_What the exercise asks_
Quote every line of the data below word for word, and leave the pictures out of your answer.

_Stored entries_
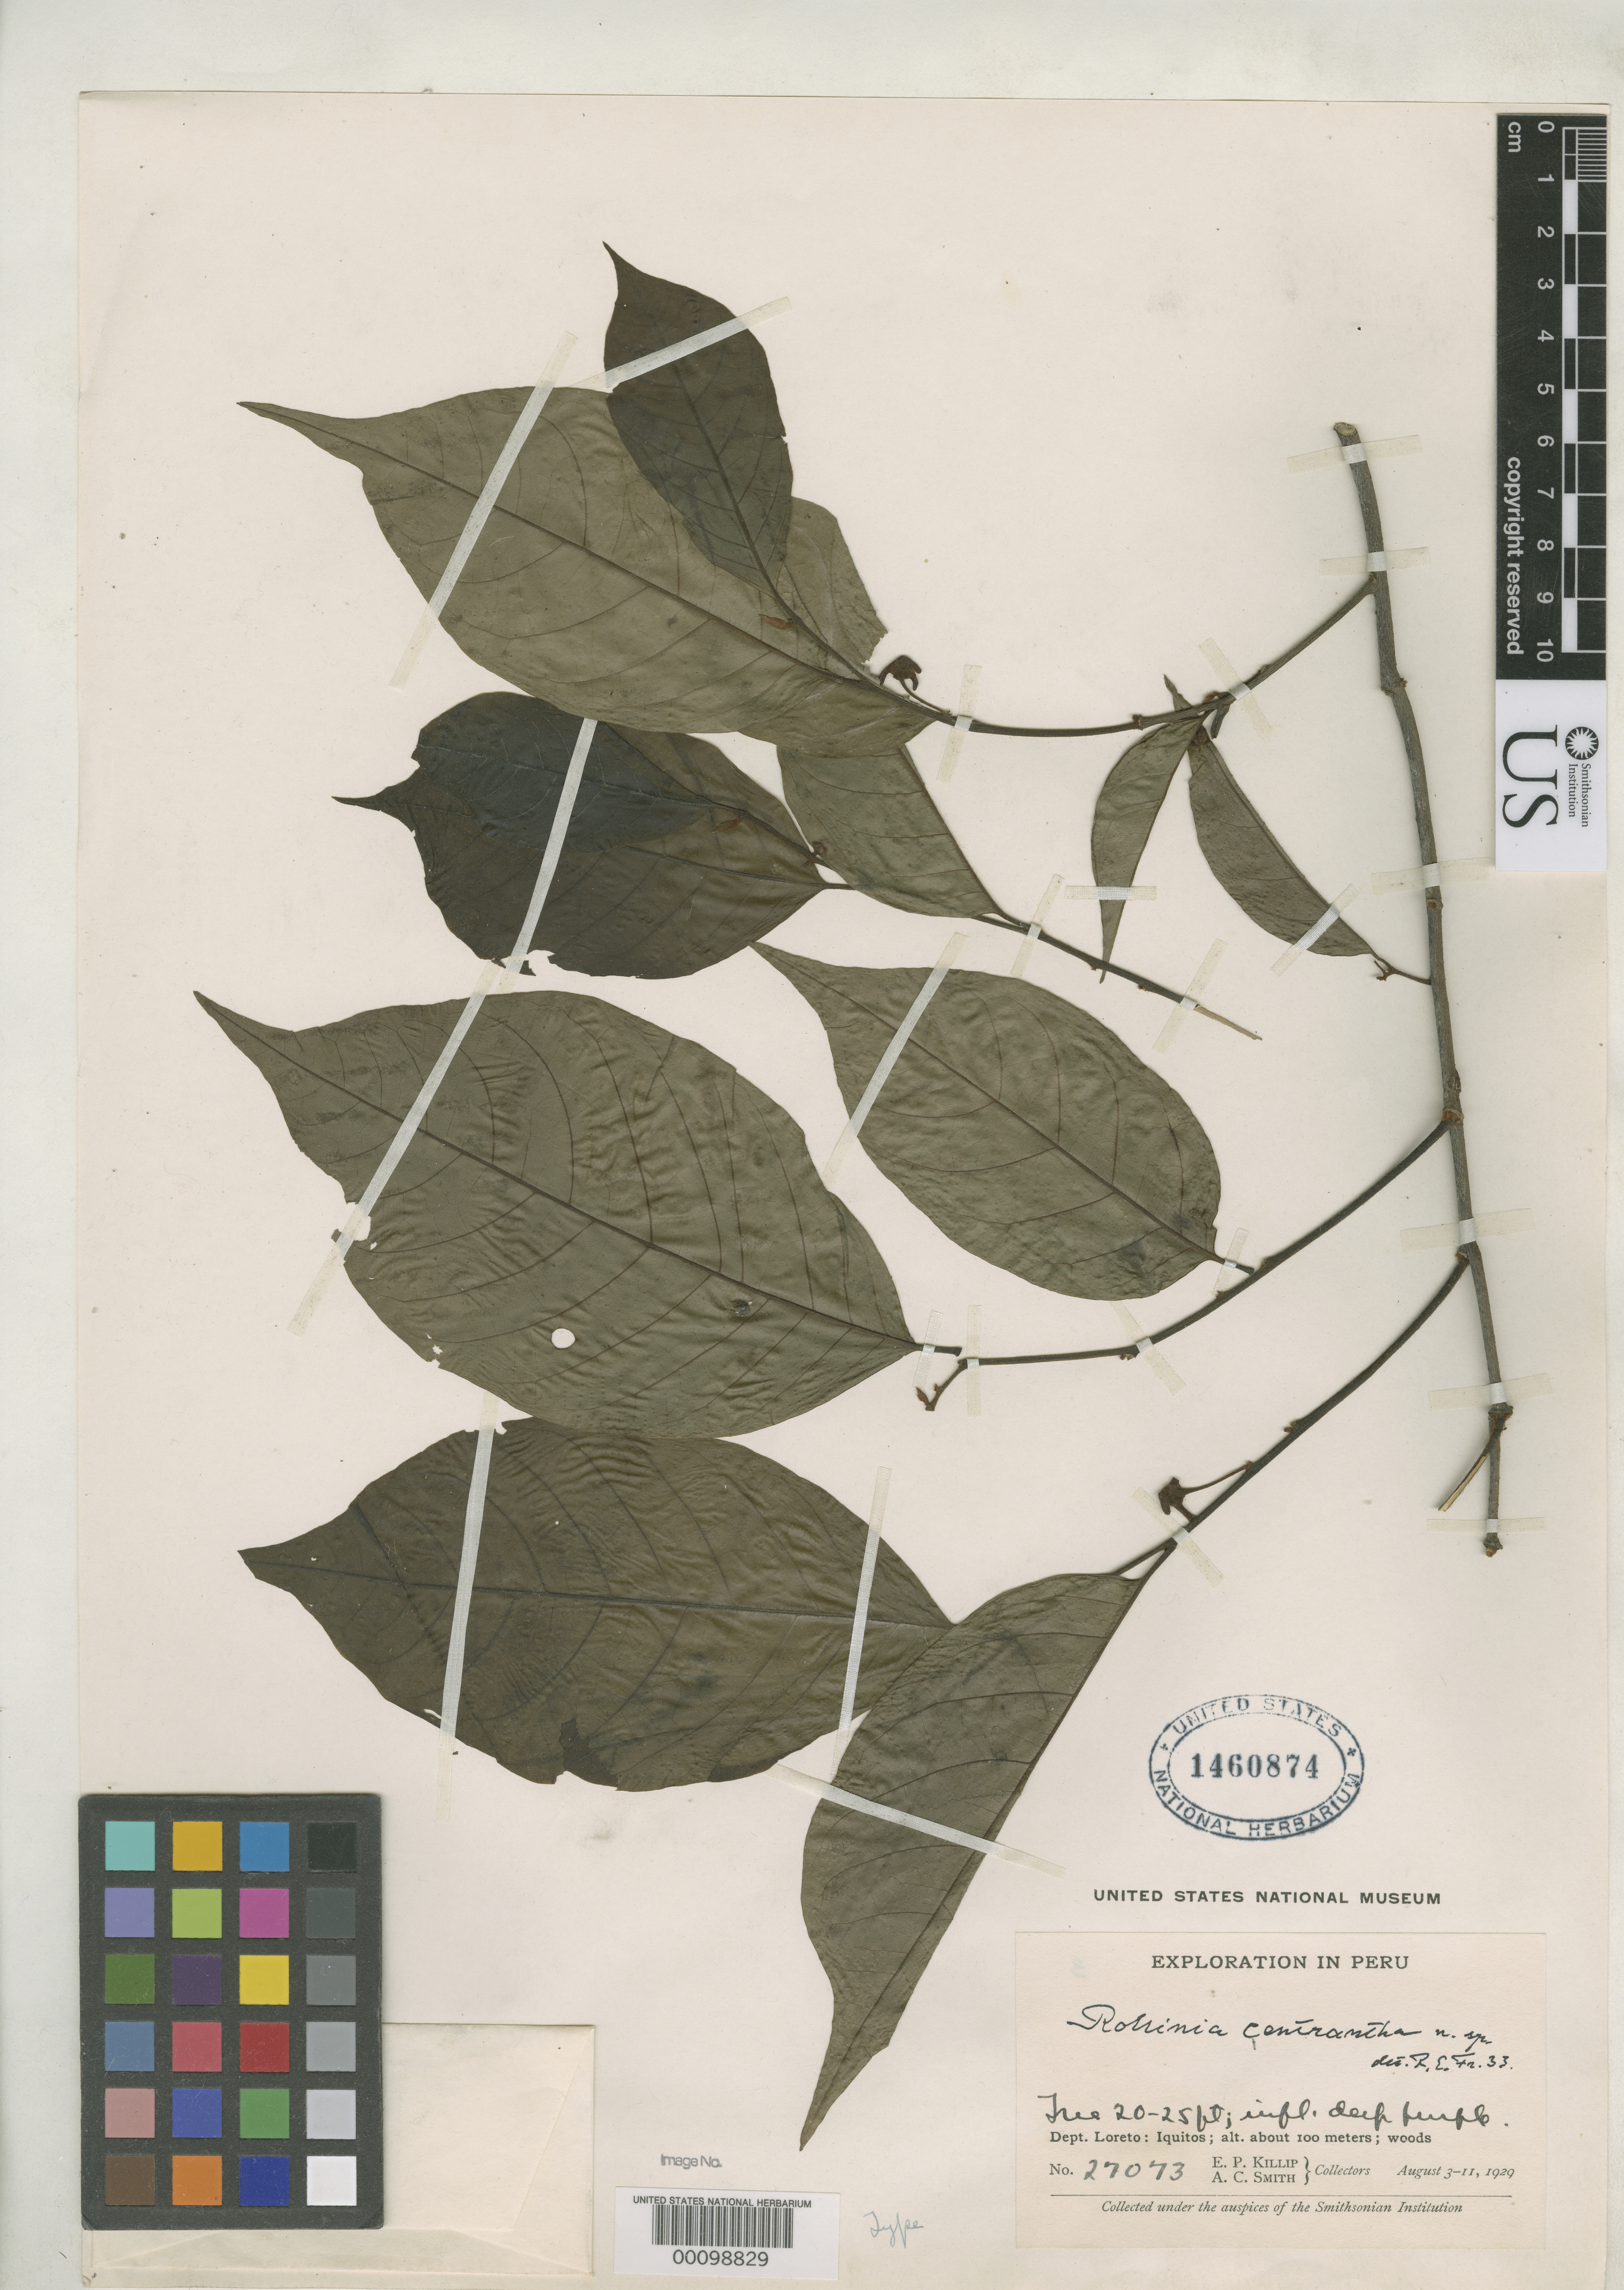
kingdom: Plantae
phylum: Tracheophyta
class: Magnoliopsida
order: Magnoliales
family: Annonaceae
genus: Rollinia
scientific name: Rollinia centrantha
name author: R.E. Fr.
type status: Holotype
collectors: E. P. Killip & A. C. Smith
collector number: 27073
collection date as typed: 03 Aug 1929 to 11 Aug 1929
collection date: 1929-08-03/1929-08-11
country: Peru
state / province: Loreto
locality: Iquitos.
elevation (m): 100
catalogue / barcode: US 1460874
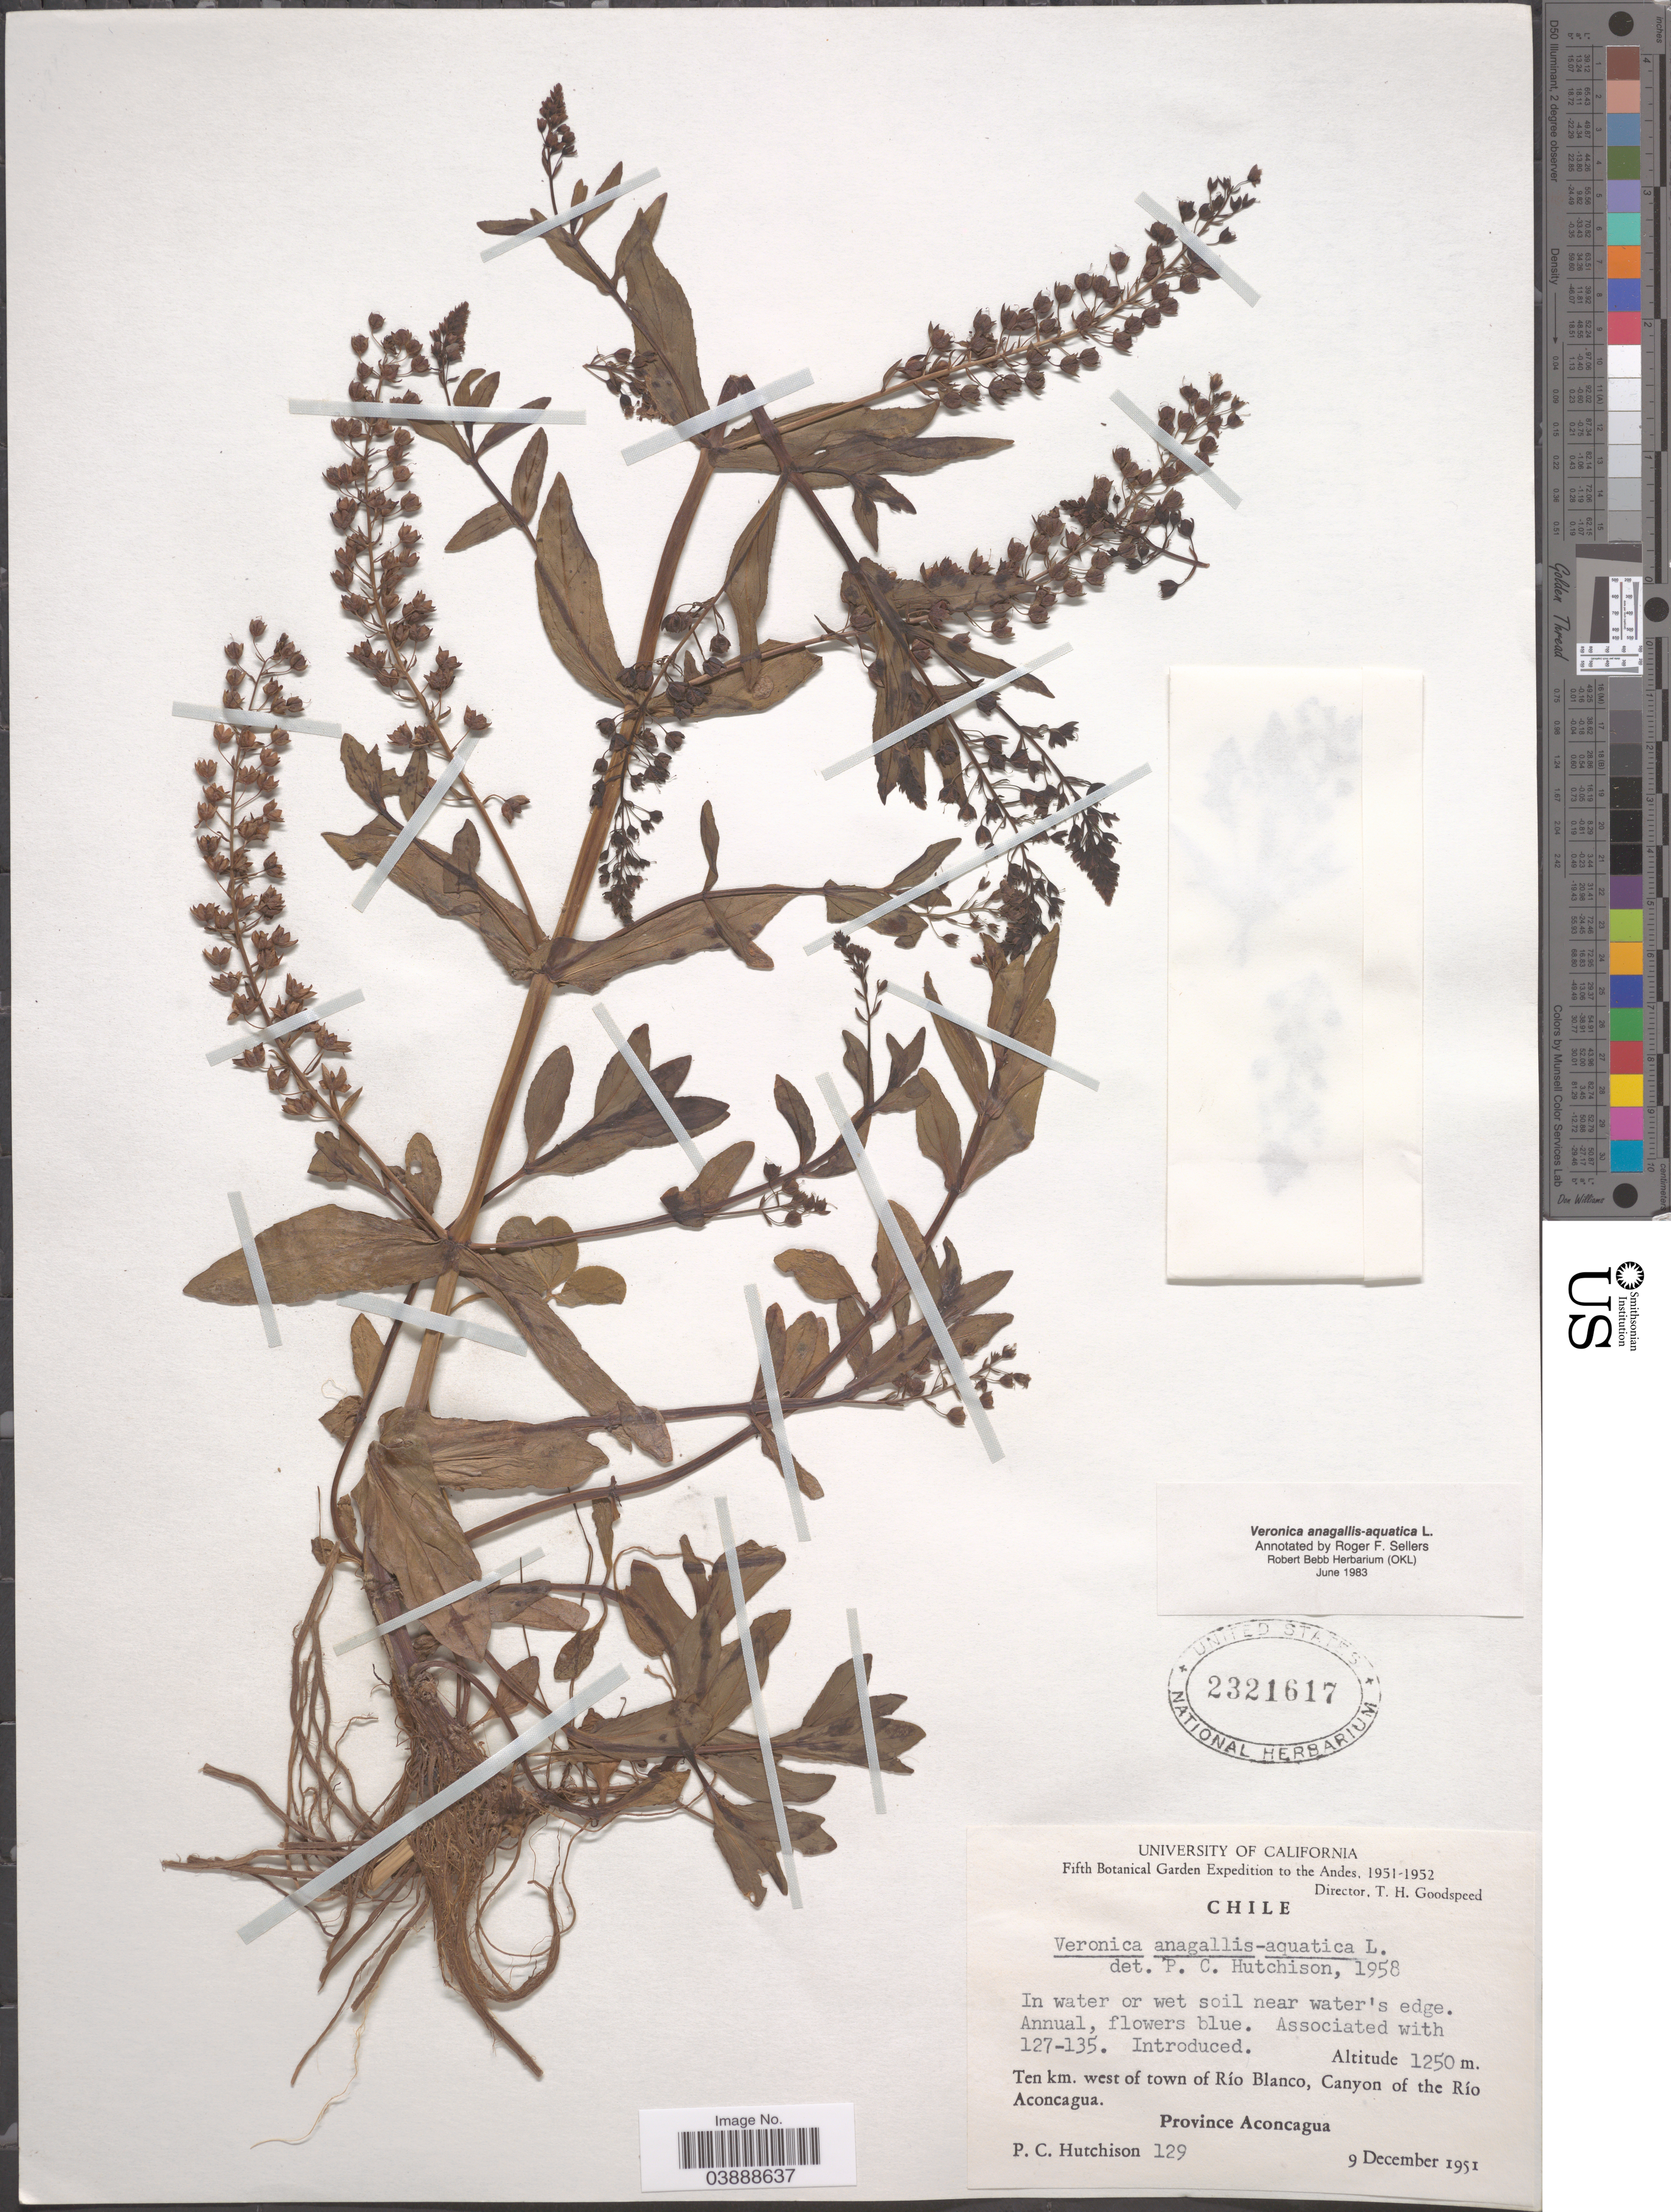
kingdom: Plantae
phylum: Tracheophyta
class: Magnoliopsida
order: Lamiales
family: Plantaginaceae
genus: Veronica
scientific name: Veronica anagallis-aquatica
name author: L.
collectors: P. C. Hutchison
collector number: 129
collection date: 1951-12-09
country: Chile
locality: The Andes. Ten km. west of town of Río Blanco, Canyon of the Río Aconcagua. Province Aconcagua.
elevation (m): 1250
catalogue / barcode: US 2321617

_Task output_
kingdom: Plantae
phylum: Tracheophyta
class: Magnoliopsida
order: Magnoliales
family: Annonaceae
genus: Rollinia
scientific name: Rollinia centrantha
name author: R.E. Fr.
type status: Holotype
collectors: E. P. Killip & A. C. Smith
collector number: 27073
collection date as typed: 03 Aug 1929 to 11 Aug 1929
collection date: 1929-08-03/1929-08-11
country: Peru
state / province: Loreto
locality: Iquitos.
elevation (m): 100
catalogue / barcode: US 1460874
kingdom: Plantae
phylum: Tracheophyta
class: Magnoliopsida
order: Lamiales
family: Plantaginaceae
genus: Veronica
scientific name: Veronica anagallis-aquatica
name author: L.
collectors: P. C. Hutchison
collector number: 129
collection date: 1951-12-09
country: Chile
locality: The Andes. Ten km. west of town of Río Blanco, Canyon of the Río Aconcagua. Province Aconcagua.
elevation (m): 1250
catalogue / barcode: US 2321617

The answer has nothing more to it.